11
de maio de 2013 | N° 17429
NILSON SOUZA
Guachaiada
Até
com o que é ruim a gente pode aprender algo de bom.
Lendo
sobre a recente fraude do leite no Estado, fiquei intrigado com a revelação de
uma interceptação telefônica feita pelas autoridades, na qual um dos suspeitos
pede ao empregado para separar parte do produto, antes da mistura criminosa,
para o consumo de sua família. Algo assim como “não esquece do leite da
guachaiada”, advertência feita no linguajar característico do nosso homem do
campo. Fui correndo para o meu dicionário de termos rio-grandenses para
entender por que o fraudador se referia daquela forma aos filhos. Aos
gaudérios, peço perdão pela ignorância: sou um gaúcho urbano, é bom esclarecer.
Guacho,
ensina o livro, é o animal criado em casa, sem ser amamentado pela própria mãe.
Pode ser um cordeiro, um potro ou mesmo uma avestruz. O termo também é usado
para designar crianças não amamentadas no seio ou mesmo aquelas que, já
grandinhas, bebem leite em excesso. Como se vê, se o vigarista for condenado,
certamente não será por impropriedade vocabular.
O
mais curioso da minha pesquisa, porém, foi descobrir que a avestruz põe um ovo
“guacho”, fora do ninho. Quando os filhotes estão próximos de botar o bico para
fora, o bicho quebra o ovo abandonado para que atraia moscas e a ninhada
faminta encontre farta alimentação. Azar das moscas, também deve ter pensado o
delinquente que mandava botar porcarias no leite alheio, preservando um lote
limpo para as suas crias.
Somos
mesmo ingênuos em relação à origem e à industrialização dos produtos que
consumimos. Essa ingenuidade está bem retratada numa historinha anedótica, que
até virou comercial de TV, na qual uma criança é provocada pela professora a
explicar a origem do leite.

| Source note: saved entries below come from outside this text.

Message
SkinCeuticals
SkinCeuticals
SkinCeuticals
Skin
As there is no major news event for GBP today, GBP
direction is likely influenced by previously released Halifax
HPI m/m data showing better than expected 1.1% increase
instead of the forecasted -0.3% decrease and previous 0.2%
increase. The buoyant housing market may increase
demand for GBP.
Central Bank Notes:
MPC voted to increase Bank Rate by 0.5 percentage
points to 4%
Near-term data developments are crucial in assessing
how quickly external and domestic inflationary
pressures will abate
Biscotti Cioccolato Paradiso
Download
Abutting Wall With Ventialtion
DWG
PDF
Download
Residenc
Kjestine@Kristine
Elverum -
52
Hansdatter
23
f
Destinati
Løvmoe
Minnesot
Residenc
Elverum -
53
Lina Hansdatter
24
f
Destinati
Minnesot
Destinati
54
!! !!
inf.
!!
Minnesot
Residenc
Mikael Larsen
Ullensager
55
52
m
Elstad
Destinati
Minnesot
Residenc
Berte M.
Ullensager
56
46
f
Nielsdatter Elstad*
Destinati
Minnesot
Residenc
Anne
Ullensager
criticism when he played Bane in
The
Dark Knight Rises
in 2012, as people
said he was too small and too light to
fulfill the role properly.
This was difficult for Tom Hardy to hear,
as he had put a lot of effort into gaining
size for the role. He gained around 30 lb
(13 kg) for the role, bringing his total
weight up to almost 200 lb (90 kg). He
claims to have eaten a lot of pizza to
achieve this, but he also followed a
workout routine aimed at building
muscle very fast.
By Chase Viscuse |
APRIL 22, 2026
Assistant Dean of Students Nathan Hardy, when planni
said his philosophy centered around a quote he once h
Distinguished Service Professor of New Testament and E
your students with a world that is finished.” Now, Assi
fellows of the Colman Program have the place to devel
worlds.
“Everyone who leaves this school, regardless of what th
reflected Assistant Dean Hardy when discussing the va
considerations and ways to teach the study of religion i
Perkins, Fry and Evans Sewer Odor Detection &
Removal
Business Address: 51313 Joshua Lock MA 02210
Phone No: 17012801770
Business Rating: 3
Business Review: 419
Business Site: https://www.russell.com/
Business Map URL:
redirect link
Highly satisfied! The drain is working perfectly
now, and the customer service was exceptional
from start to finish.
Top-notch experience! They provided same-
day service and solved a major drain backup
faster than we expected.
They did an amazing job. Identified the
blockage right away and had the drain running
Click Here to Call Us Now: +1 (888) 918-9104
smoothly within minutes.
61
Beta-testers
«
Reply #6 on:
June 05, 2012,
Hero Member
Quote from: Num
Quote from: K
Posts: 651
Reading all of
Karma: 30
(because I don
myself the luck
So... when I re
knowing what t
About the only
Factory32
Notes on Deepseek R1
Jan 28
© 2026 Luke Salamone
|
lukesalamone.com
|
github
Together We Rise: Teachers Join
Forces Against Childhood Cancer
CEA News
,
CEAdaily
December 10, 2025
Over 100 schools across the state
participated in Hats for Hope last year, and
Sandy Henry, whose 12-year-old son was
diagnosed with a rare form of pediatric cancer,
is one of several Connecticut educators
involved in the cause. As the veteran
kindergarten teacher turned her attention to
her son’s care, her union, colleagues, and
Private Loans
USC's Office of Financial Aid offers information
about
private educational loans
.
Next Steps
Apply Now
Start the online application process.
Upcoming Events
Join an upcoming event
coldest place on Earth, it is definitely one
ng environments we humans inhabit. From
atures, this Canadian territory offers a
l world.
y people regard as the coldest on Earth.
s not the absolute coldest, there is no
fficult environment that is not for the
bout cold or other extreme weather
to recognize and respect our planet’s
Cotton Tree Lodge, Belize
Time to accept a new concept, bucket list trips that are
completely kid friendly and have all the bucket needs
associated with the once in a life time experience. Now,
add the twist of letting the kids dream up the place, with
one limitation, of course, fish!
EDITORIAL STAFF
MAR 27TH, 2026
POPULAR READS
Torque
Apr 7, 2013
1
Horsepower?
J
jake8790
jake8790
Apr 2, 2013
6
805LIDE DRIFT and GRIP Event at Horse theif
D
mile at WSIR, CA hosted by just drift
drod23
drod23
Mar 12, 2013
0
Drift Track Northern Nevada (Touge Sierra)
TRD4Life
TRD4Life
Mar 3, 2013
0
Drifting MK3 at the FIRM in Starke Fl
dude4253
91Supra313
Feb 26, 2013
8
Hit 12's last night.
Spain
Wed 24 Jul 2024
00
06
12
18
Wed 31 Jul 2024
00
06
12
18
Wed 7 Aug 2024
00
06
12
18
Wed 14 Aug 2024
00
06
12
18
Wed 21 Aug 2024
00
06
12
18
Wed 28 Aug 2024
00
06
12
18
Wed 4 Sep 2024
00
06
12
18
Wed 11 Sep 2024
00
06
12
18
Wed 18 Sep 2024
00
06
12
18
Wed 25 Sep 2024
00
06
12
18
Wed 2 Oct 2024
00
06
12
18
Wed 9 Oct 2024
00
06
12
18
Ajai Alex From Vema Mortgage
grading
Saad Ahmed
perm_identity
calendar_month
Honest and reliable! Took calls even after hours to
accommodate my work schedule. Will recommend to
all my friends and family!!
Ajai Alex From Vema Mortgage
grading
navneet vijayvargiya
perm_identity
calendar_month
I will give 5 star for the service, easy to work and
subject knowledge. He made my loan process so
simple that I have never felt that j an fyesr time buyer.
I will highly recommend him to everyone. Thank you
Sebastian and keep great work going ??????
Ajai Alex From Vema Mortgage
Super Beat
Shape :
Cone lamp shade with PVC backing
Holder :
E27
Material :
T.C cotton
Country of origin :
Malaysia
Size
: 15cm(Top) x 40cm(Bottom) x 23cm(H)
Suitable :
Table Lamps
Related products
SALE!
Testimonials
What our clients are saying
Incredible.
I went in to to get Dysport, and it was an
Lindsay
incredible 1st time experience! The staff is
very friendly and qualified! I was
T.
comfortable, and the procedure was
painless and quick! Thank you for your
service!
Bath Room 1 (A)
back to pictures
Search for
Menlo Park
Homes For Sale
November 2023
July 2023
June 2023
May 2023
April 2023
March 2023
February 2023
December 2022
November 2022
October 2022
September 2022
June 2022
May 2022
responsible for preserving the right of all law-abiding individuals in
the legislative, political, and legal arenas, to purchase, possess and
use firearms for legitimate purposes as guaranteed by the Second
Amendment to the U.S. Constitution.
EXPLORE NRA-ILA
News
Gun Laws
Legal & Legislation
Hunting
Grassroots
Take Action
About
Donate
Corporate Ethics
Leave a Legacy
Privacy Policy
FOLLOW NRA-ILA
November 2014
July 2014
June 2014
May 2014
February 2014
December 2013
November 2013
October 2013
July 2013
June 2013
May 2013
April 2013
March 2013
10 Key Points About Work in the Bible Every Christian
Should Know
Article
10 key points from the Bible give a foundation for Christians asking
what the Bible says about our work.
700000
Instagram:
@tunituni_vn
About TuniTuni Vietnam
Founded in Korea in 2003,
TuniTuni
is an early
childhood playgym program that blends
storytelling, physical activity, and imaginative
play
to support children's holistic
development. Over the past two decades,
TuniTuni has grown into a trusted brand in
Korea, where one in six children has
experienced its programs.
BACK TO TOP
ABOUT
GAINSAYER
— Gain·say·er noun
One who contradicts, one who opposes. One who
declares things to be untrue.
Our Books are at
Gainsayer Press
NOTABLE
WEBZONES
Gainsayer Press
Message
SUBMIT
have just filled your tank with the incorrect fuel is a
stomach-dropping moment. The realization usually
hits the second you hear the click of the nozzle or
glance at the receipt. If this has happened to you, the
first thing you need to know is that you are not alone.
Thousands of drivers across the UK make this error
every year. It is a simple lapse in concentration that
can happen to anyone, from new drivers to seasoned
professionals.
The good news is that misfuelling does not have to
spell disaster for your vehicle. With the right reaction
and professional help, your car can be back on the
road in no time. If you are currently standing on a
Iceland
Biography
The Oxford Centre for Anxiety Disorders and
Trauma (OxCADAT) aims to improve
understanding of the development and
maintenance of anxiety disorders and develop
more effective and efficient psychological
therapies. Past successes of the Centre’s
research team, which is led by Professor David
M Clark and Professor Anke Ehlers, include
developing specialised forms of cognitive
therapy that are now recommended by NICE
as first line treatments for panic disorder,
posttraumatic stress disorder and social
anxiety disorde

Diante da proposição “o leite vem da...”, o
garotinho da cidade responde prontamente: “Caixinha”. Quem vai desconfiar que
um produto embalado, pasteurizado ou submetido a outros processos industriais
de descontaminação pode conter uma substância cancerígena maldosamente
misturada por intermediários gananciosos?
É um
episódio tão constrangedor para o nosso Estado, que dá vontade de bancar a
avestruz e esconder a cabeça. De vergonha.
Mas,
como todos sabemos e com o perdão do trocadilho, agora não adianta chorar o
leite derramado. O que temos que fazer é cobrar punição exemplar para os
criminosos e exigir de nossas autoridades uma fiscalização mais competente e
responsável sobre o que a indústria da alimentação nos vende.
O
exercício da cidadania ainda é a melhor forma de cuidar da guachaiada.